▶ _What you will do_: What you return must match the records word for word, except that images are dropped.
===== Material for this exercise =====
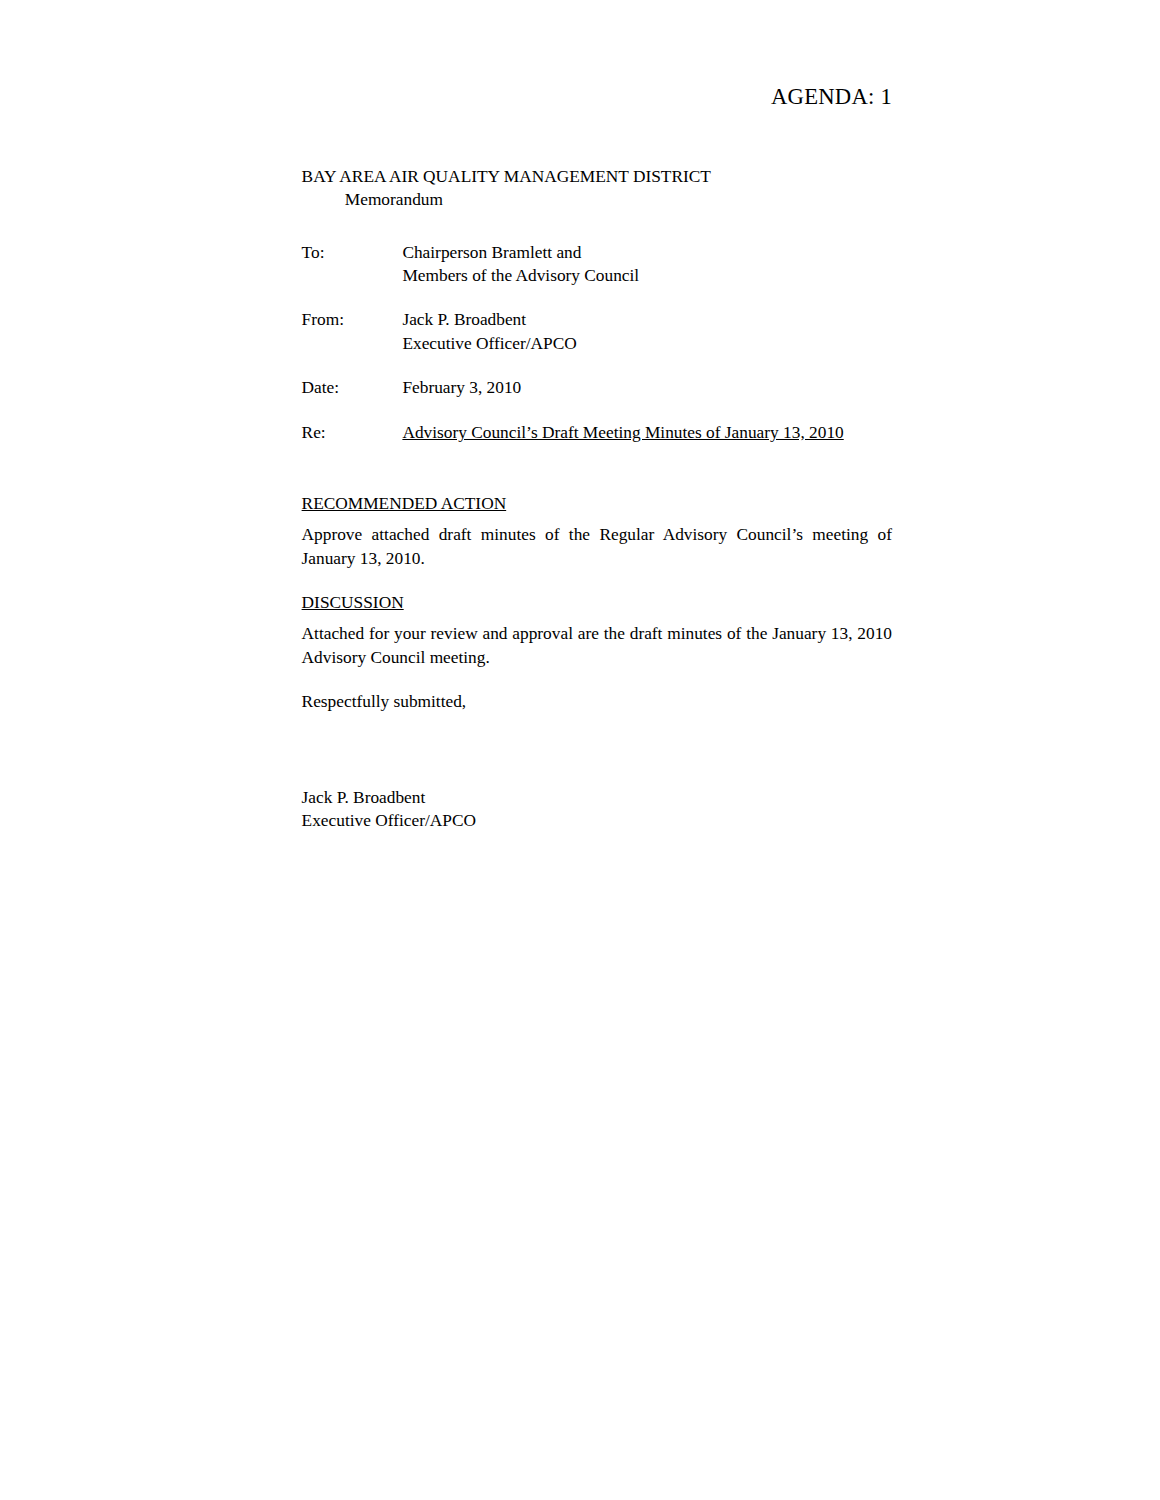AGENDA: 1
BAY AREA AIR QUALITY MANAGEMENT DISTRICT
Memorandum
| To: | Chairperson Bramlett and Members of the Advisory Council |
| From: | Jack P. Broadbent Executive Officer/APCO |
| Date: | February 3, 2010 |
| Re: | Advisory Council’s Draft Meeting Minutes of January 13, 2010 |
RECOMMENDED ACTION
Approve attached draft minutes of the Regular Advisory Council’s meeting of January 13, 2010.
DISCUSSION
Attached for your review and approval are the draft minutes of the January 13, 2010 Advisory Council meeting.
Respectfully submitted,
Jack P. Broadbent
Executive Officer/APCO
=====
▶ _Solution_:
AGENDA: 1
BAY AREA AIR QUALITY MANAGEMENT DISTRICT
Memorandum
| To: | Chairperson Bramlett and Members of the Advisory Council |
| From: | Jack P. Broadbent Executive Officer/APCO |
| Date: | February 3, 2010 |
| Re: | Advisory Council’s Draft Meeting Minutes of January 13, 2010 |
RECOMMENDED ACTION
Approve attached draft minutes of the Regular Advisory Council’s meeting of January 13, 2010.
DISCUSSION
Attached for your review and approval are the draft minutes of the January 13, 2010 Advisory Council meeting.
Respectfully submitted,
Jack P. Broadbent
Executive Officer/APCO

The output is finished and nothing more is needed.